I dati dell’Osservatorio Giovani dell’Istituto Toniolo mostrano che ancora oggi due ragazzi su tre considerano diventare genitori come un dimensione fondamentale della propria realizzazione, ma lo scenario attuale non è certamente rassicurante.
Secondo i dati appena resi noti dall’Istat, nel 2019 in Italia il numero delle nascite zero è stato pari a circa 435.000, meno della metà rispetto ai nati del 1974 e minimo storico dall’Unità d’Italia. Con un’ulteriore flessione del tasso di fecondità (1,29 figli per donna, fanalino di coda in Europa) e i tanti giovani che lasciano il Paese (in 10 anni abbiamo perso 250.000 giovani), da cinque anni l’Italia segna un bilancio demografico negativo.
Il prof. Mauro Magatti, docente dell’Università Cattolica del Sacro Cuore, sottolinea come “avere figli non è solo un atto privato, che riguarda chi decide di darlo, ma è una decisione che ha rilievo di interesse generale: è un contributo allo sviluppo della società italiana nella prospettiva della sostenibilità integrale di lungo periodo.

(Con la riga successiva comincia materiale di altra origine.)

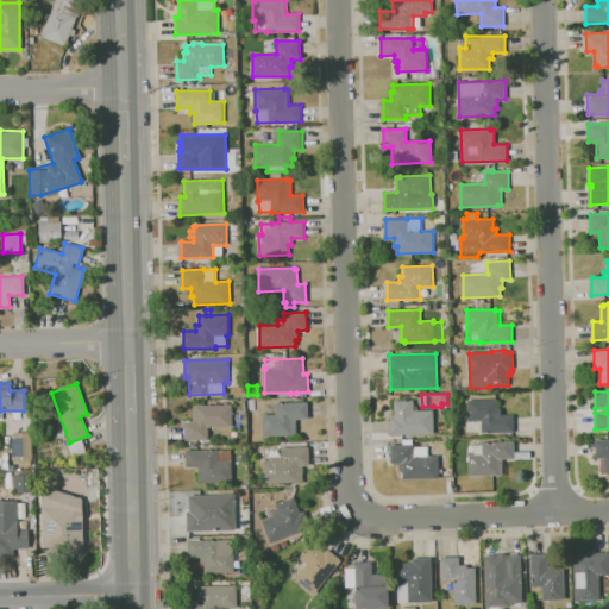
[(390,435),(390,420),(395,420),(395,400),(406,400),(406,395),(409,395),(409,401),(414,400),(414,410),(434,410),(434,434),(390,435)]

In Italia manca una strategia di sostegno alle famiglie e resta tuttora irrisolta la questione femminile, tanto più se si tiene conto che il livello di studio delle ragazze è oggi superiore a quello dei ragazzi. Se non si affronta e si risolve la questione femminile, non sarà possibile nessun rilancio, né economico né demografico” (Fonte: Corriere della Sera, 12 febbraio 2020).
La conseguenze principale del calo delle nascite non è tanto la riduzione della popolazione complessiva, ma il profondo squilibrio sulla composizione per età. Come mostra un recente report del Laboratorio Futuro dell’Istituto Toniolo, la diminuzione delle nascite ha infatti ridotto prima la presenza di bambini, poi di giovani e ora sempre di più la popolazione nelle età centrali adulte, con conseguenze inesorabili della forza lavoro. Dal punto di vista demografico, nel nostro paese gli attuali 30-34enni sono 1,2 milioni in meno rispetto agli attuali 40-44enni (i primi sono poco sotto i 3,5 milioni contro circa 4,7 milioni dei secondi), mentre in termini di partecipazione lavorativa, il tasso di occupazione degli attuali 30-34enni è sensibilmente inferiore sia rispetto al tasso occupazionale dei coetanei europei (67,9% contro 79,1% Eu-28), sia al tasso occupazione che avevano i 30-34enni di dieci anni fa (gli attuali 40-44enni) pari a 74,8%.
“Quello che complica il futuro dell’Italia come persistente denatalità è avere più degli altri Paesi fortemente indebolito la popolazione giovanile, quella a cui è affidata nei prossimi decenni la crescita economica e la sostenibilità del sistema welfare. In combinazione con il debito pubblico, il rischio è quello di mettere il futuro in un vicolo cieco”, aggiunge Alessandro Rosina, docente dell’Università Cattolica e membro dell’Osservatorio Giovani dell’Istituto Toniolo (Fonte: L’Eco di Bergamo, 13 febbraio 2020).